▸ Task to complete
Please check each statement below against the Zune lawsuit article that follows, and answer yes or no for each, quoting the words of the article that decide it. Use only the article, not the material after it.
1. Edward Yavitz's lawsuit was filed ten days ago.
2. Edward Yavitz wrote to Microsoft in 2008.
3. The lawsuit asks the court to award double damages.

▸ Text under study
= = = = =

Looks like someone at Microsoft should be paying slightly more attention to the mail: an ophthalmologist (yes, that’s right) in Illinois named Edward Yavitz is suing Redmond over the Zune’s Buy From FM feature, saying he wrote the software giant a letter in 2006 that disclosed his two relevant patents on the tech, suggested how it could be integrated into the Zune, and asked for a deal. Two years and presumably zero replies later, a young Joe Belfiore introduced Buy From FM along with the Zune 3.0 software, which Ed says directly infringes on his patents — and his lawsuit, filed ten days ago, asks the court to permanently stop sales of the Zune and award him triple damages in cash. Oops. We haven’t dived too deeply into the patents themselves, but it looks like Ed’s going to have a bit of a fight on his hands here, as the patents seem to describe systems that have preloaded content about music that’s then accessed when a data trigger is received over the air, not just storing song information for later purchase over the Internet. We’re sure the good doctor’s attorneys have some high-powered arguments to the contrary, so we’ll withhold judgment and see where this all leads — we’re guessing a quick settlement is in the cards, as fighting Microsoft might end up actually costing more than any percentage of royalties on total sales of the Zune.

= = = = =

▸ Dataset excerpt
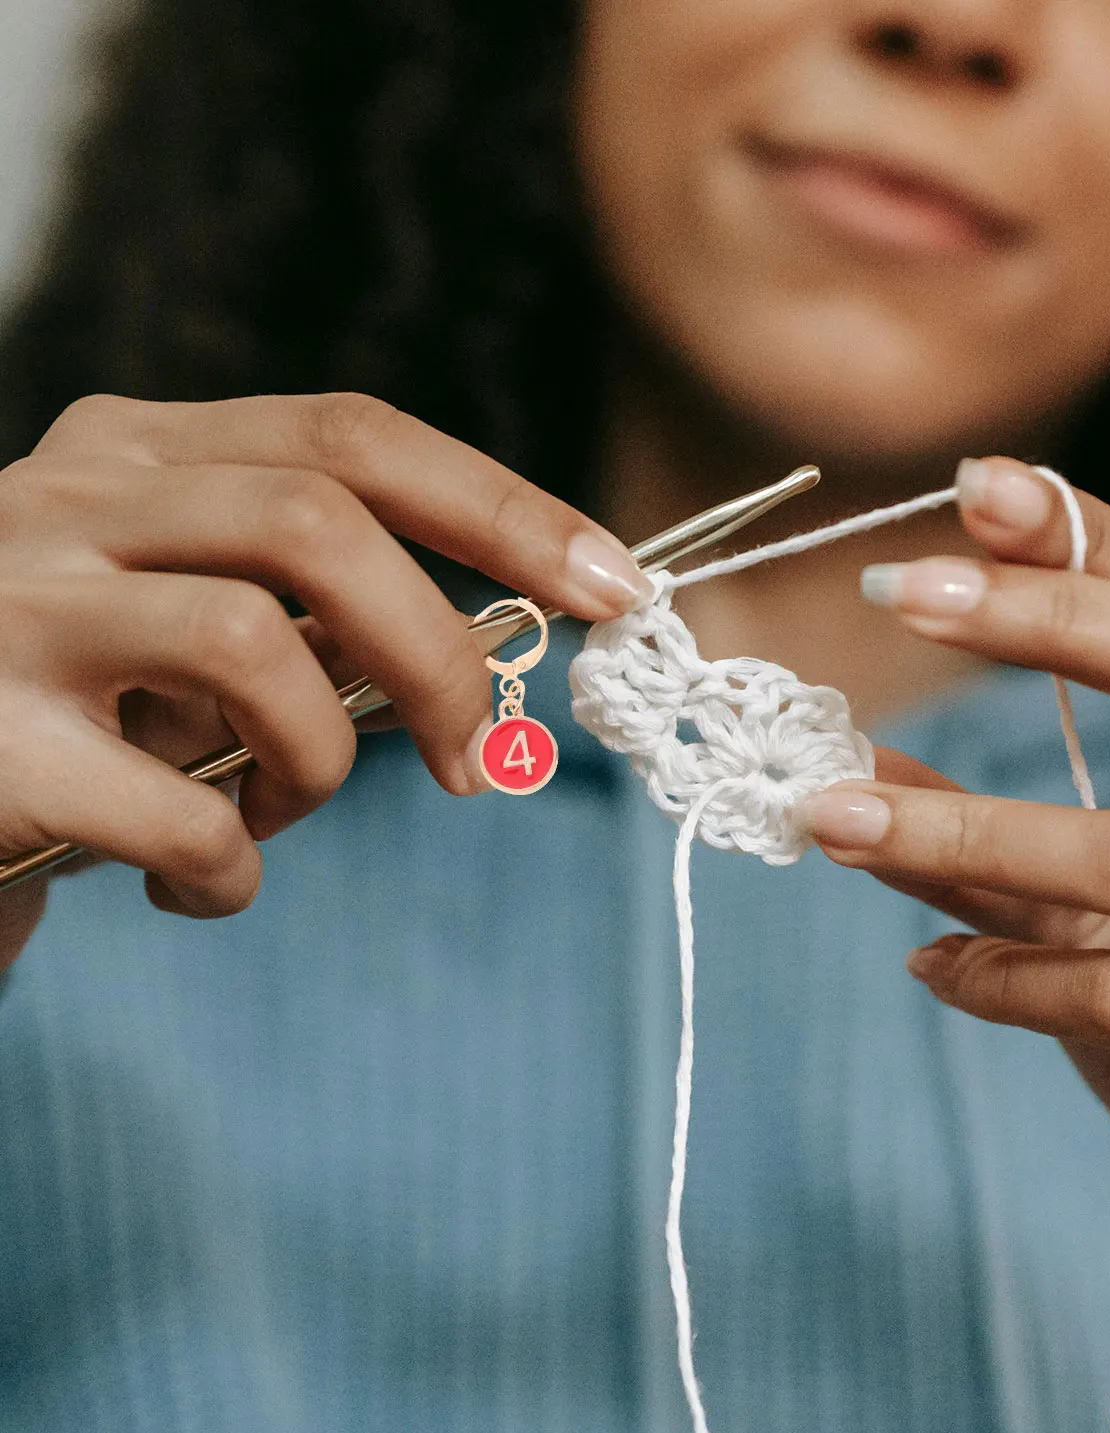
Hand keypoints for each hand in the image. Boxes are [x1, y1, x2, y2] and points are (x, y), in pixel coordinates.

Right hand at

= = = = =

▸ The completed task
1. Yes: "his lawsuit, filed ten days ago"
2. No: "he wrote the software giant a letter in 2006"
3. No: "award him triple damages in cash"